The day would come when I moved to the part of California where Steinbeck lived while getting material for his novel. I would end up working on the local newspaper with a woman whose family had come from Oklahoma just like the Joads, and lived in an Okie camp, just like the Joads. She was a good writer and a good friend whose mantra – “The Lord will provide” – comes to mind almost daily.

Tme and fate led me to Dorothy Baker, who was beyond famous when I met her in late l962. Baker had literally been there and done that in the literary world.
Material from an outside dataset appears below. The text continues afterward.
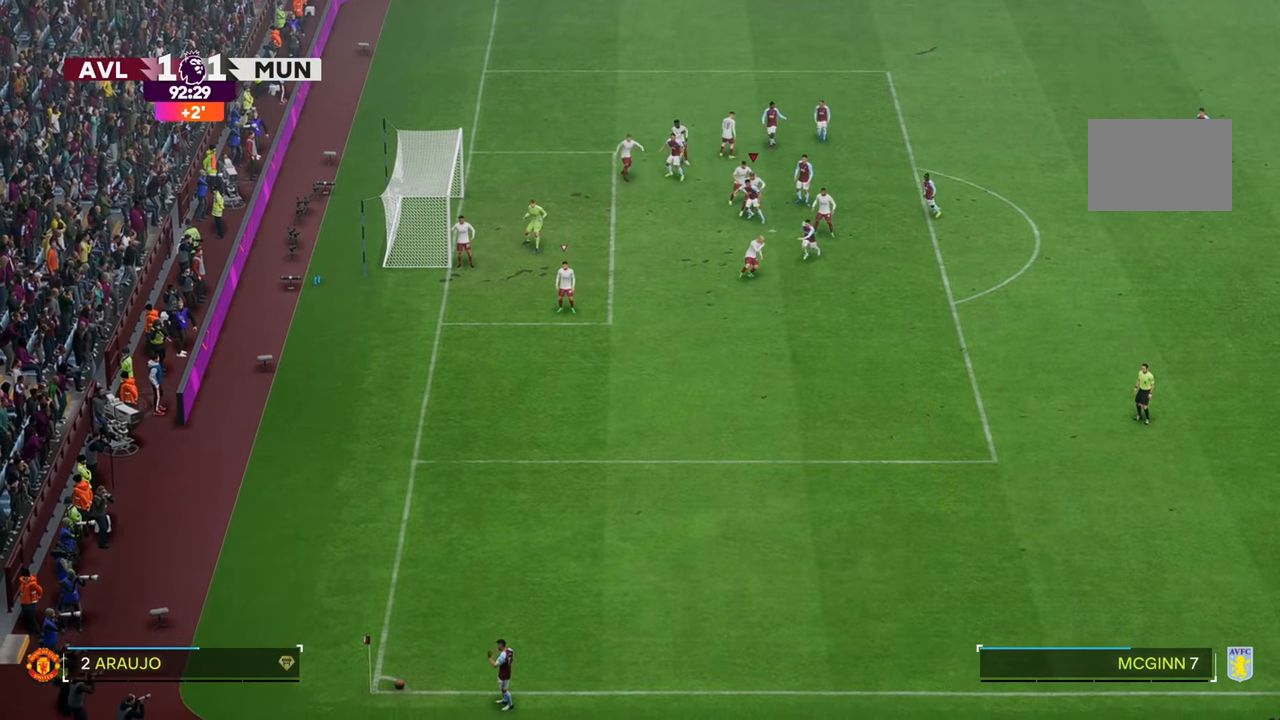
{"buttons": [], "left_stick": "up-right", "right_stick": "center", "events": [[150, "right_stick", "down-left"], [250, "right_stick", "center"]]}
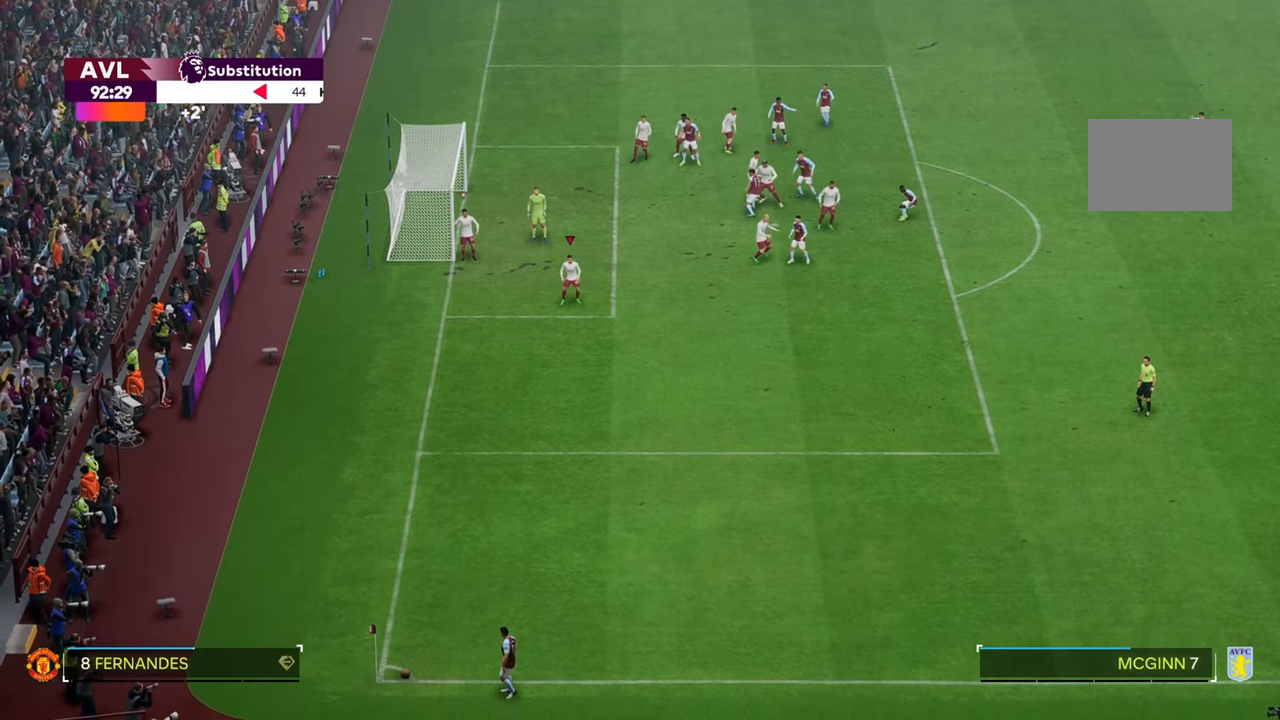
{"buttons": ["R2"], "left_stick": "up-right", "right_stick": "center", "events": [[167, "R2", "down"]]}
In Paris she had met and married Howard Baker, a poet, critic and novelist who became a citrus rancher in the rural Fresno area.

The Bakers taught and wrote, together and separately, but it was Dorothy Baker’s 1938 novel, YOUNG MAN WITH A HORN, that really made a splash. Loosely based on the life of jazz musician Bix Beiderbecke, it became one of 1950’s hit movies. She was back on the citrus ranch when she wrote her fourth novel, CASSANDRA AT THE WEDDING, the story of a young woman who tries to sabotage her twin sister’s wedding.

Baker was a careful writer. CASSANDRA AT THE WEDDING appeared more than 20 years after YOUNG MAN WITH A HORN. Reviews were mixed, ranging from “a perfect novel” (London Observer) to “a crushing disappointment” (Time magazine.) To me it was a revelation. Cassandra, the book’s narrator, drove home from Berkeley on the same roads, past the same fields, that I now drove to reach Baker’s house. Suddenly here was a piece of work from a famous writer that mirrored the here and now of my own life.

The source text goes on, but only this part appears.